Hi, I need to convert chromosomal location to gene name (preferably, HGNC nomenclature) in a txt file with 6 columns: From
1 chr1:183189 0 183189 G C
1 chr1:609407 0 609407 0 0
1 chr1:609434 0 609434 0 0
1 chr1:609435 0 609435 G G
to
1 genename 0 183189 G C
1 genename 0 609407 0 0
1 genename 0 609434 0 0
1 genename 0 609435 G G
Files are made in GRCH38. I looked in this forum for similar issue, but could not find appropriate solution. One option was with bedtools, but unfortunately, only bed files are suitable in that case. One more option included some outdated R packages, which I could not install.
Thank you!
use awk to convert reformat your input.

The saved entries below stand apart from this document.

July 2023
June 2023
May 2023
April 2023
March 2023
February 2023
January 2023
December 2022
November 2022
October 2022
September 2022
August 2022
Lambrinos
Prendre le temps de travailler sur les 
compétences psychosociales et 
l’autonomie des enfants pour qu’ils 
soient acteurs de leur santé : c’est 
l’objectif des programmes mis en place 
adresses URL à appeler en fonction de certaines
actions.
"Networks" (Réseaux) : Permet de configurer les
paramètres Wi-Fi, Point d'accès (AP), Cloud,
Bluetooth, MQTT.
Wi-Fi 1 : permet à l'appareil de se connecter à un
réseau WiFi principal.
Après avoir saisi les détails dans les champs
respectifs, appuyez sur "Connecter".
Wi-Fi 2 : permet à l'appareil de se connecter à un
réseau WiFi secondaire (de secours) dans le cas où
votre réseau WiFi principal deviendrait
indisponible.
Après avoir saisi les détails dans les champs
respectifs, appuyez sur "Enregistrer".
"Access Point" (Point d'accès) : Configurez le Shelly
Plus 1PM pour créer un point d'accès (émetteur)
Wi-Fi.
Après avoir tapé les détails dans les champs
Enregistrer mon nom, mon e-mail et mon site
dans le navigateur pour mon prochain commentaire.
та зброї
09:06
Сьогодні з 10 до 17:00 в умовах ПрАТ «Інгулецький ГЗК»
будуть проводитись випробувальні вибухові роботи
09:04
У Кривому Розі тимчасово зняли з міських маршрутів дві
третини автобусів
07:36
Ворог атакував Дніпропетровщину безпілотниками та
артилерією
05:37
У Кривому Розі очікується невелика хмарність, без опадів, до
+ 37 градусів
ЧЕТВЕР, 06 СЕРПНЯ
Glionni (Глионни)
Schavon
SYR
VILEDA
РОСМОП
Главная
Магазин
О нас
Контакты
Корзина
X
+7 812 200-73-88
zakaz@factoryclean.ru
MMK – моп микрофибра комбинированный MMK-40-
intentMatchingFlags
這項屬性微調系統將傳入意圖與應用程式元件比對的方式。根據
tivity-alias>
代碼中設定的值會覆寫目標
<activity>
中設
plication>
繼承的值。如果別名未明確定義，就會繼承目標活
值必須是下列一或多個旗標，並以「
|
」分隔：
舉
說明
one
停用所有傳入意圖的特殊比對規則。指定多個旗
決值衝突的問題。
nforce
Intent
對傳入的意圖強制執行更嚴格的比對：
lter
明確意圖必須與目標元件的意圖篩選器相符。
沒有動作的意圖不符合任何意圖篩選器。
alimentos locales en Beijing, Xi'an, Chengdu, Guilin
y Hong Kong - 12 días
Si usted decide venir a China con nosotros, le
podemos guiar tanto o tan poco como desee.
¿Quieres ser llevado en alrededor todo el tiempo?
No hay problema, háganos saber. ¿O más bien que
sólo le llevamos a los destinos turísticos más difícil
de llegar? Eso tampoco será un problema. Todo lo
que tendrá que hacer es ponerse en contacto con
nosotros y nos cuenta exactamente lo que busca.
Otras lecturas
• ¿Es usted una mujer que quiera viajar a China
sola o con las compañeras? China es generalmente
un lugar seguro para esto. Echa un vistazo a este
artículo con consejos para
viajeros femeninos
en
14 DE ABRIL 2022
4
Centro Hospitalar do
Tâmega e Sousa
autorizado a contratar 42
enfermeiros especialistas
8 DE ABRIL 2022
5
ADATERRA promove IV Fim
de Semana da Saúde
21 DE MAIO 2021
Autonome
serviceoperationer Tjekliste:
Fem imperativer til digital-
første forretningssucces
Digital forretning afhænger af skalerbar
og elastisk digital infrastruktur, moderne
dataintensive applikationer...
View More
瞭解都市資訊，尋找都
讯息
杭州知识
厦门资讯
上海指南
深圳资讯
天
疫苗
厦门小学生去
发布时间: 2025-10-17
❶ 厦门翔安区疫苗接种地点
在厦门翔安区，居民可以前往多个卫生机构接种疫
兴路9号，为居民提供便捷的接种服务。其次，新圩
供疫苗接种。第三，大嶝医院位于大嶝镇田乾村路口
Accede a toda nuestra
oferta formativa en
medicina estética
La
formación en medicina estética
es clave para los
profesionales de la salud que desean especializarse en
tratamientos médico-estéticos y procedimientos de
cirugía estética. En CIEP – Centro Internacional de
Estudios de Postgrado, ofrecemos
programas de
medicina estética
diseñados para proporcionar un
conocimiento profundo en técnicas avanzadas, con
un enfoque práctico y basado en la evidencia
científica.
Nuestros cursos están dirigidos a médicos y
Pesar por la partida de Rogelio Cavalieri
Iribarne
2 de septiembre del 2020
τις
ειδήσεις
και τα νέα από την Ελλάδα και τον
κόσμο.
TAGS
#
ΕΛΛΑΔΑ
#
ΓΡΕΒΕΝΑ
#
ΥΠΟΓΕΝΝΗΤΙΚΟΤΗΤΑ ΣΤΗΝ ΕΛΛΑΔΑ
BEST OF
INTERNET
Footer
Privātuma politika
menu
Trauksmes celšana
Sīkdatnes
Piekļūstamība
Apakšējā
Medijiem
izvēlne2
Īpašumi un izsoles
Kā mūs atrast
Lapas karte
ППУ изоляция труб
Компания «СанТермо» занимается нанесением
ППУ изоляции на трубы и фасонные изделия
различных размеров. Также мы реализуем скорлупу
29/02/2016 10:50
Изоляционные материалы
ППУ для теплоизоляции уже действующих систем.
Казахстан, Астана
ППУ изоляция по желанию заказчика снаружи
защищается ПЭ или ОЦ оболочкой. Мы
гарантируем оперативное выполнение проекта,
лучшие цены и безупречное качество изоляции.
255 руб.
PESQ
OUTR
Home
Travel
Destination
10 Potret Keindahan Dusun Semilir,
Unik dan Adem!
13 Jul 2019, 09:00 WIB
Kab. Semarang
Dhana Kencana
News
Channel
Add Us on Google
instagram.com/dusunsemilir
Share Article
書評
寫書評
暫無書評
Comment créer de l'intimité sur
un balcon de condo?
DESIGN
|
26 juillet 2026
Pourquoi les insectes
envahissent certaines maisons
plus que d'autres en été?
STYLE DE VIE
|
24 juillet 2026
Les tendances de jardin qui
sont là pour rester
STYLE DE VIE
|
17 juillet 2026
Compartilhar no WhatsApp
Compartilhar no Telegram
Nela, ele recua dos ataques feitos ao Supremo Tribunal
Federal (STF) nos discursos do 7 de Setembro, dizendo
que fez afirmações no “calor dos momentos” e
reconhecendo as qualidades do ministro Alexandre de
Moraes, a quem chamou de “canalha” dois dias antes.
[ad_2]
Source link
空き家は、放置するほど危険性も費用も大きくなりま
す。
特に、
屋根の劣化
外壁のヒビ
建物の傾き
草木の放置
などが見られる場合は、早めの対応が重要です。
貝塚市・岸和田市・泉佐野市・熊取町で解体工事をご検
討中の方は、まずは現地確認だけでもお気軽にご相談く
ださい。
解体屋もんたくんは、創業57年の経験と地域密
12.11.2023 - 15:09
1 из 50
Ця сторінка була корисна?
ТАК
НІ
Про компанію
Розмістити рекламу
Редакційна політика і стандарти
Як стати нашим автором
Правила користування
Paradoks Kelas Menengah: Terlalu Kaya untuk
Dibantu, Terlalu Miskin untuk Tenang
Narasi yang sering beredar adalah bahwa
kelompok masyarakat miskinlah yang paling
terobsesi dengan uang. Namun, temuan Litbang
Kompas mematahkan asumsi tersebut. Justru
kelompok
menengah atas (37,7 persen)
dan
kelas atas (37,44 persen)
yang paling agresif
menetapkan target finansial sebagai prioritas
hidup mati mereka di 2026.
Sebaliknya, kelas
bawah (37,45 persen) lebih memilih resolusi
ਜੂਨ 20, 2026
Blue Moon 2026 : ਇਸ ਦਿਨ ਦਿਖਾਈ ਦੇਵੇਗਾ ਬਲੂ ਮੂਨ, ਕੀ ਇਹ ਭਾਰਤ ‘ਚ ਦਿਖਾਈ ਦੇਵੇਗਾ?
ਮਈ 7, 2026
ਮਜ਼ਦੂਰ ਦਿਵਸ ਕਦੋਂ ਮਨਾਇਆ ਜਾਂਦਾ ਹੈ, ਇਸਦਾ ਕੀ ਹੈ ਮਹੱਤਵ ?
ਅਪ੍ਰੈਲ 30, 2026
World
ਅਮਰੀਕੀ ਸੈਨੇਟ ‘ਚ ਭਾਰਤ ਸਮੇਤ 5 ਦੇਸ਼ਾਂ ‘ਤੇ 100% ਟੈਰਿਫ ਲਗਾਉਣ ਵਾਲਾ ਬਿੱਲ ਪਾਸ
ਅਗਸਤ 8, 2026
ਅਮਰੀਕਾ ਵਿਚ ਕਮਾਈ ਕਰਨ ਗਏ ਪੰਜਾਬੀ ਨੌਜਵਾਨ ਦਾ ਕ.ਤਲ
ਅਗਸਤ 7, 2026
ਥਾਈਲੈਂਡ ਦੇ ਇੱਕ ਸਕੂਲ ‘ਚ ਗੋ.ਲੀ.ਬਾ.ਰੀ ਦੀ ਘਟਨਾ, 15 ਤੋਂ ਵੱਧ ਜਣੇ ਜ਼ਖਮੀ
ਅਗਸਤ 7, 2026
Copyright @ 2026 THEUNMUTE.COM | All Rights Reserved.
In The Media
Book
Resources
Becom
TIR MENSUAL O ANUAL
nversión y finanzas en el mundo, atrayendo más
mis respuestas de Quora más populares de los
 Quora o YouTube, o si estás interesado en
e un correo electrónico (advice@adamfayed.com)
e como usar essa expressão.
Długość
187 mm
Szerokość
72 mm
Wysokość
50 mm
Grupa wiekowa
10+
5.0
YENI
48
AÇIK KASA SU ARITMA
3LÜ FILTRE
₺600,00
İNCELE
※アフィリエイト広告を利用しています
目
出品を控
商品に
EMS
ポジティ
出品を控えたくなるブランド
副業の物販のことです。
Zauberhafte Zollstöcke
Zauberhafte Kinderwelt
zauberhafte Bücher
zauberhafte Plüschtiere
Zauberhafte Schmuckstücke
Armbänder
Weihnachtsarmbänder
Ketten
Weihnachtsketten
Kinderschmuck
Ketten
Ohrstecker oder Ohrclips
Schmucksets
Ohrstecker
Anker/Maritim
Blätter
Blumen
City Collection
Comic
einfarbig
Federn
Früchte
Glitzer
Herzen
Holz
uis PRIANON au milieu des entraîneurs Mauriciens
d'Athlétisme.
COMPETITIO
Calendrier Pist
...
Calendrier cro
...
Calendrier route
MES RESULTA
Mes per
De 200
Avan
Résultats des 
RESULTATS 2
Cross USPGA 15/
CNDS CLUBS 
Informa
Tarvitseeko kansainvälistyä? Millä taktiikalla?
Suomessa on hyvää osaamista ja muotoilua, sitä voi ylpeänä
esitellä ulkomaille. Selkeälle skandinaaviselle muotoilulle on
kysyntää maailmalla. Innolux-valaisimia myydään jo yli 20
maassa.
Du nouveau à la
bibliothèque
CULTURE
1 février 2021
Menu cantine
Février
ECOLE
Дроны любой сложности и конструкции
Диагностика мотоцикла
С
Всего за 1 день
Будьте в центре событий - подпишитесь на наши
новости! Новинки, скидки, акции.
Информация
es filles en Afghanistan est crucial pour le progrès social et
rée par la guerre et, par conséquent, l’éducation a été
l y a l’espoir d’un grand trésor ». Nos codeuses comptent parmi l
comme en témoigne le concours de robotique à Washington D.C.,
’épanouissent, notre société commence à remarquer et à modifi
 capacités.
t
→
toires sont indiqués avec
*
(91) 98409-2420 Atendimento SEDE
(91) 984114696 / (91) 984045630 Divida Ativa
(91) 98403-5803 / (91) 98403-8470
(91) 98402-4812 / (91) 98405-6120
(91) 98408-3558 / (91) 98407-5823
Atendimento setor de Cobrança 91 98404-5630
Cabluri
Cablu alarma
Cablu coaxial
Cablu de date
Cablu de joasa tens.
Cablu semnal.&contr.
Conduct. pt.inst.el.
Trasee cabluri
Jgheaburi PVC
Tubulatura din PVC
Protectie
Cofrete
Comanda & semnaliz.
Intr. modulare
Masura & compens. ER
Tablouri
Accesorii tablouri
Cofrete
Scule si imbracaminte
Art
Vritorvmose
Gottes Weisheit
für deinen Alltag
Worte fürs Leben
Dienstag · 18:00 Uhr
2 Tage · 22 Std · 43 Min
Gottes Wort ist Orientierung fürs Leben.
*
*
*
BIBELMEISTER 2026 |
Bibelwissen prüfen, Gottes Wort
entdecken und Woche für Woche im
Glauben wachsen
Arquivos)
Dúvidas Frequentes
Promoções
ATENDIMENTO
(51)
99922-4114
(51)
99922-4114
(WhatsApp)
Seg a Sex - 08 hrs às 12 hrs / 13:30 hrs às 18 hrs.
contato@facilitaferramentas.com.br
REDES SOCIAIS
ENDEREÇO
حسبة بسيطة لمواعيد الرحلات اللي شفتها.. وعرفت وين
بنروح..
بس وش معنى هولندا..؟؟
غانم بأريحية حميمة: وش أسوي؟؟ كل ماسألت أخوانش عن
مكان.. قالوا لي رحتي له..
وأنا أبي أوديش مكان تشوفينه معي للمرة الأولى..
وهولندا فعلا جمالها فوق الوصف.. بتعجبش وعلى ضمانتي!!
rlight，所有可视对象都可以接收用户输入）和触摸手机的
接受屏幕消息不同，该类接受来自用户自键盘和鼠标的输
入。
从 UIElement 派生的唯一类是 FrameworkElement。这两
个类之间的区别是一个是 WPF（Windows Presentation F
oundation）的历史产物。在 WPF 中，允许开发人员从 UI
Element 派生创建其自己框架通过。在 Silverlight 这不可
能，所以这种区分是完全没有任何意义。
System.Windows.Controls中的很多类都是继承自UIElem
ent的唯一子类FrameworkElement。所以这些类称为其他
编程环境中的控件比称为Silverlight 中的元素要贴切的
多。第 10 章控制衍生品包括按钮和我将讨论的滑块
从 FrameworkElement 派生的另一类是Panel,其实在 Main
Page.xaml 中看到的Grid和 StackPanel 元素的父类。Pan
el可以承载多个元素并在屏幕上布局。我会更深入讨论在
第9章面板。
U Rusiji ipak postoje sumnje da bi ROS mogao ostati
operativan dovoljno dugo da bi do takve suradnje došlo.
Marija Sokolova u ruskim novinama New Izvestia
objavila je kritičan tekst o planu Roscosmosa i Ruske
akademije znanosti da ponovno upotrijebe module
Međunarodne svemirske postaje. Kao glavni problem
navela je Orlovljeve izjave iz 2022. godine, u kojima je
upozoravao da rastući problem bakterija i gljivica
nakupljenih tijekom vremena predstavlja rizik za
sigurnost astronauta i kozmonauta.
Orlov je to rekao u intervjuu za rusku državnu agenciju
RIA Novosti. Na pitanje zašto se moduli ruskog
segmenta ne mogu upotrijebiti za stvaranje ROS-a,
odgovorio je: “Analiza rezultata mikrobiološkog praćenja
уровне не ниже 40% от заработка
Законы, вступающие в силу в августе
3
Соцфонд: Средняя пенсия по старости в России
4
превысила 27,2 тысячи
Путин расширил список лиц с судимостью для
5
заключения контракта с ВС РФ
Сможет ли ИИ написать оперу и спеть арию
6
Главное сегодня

Hint:
split($2,a,/[:]/);printf("%s\t%d\t%s\n",a[1],int(a[2])-1,a[2]);}'
Sorry, I tried that syntax, but get error..
Also, where can I get bed files with HGNC gene names? From UCSC Table Browser I can only download table with transcripts
First part of Alex Reynolds answer below gives you that.
My answer can provide multiple HGNC records for one gene that has multiple transcripts. More information would be needed to filter these for canonical transcripts. And one genomic position could overlap different genes. But
bedmap --echo-map-id-uniq
will remove duplicate gene names, in either case.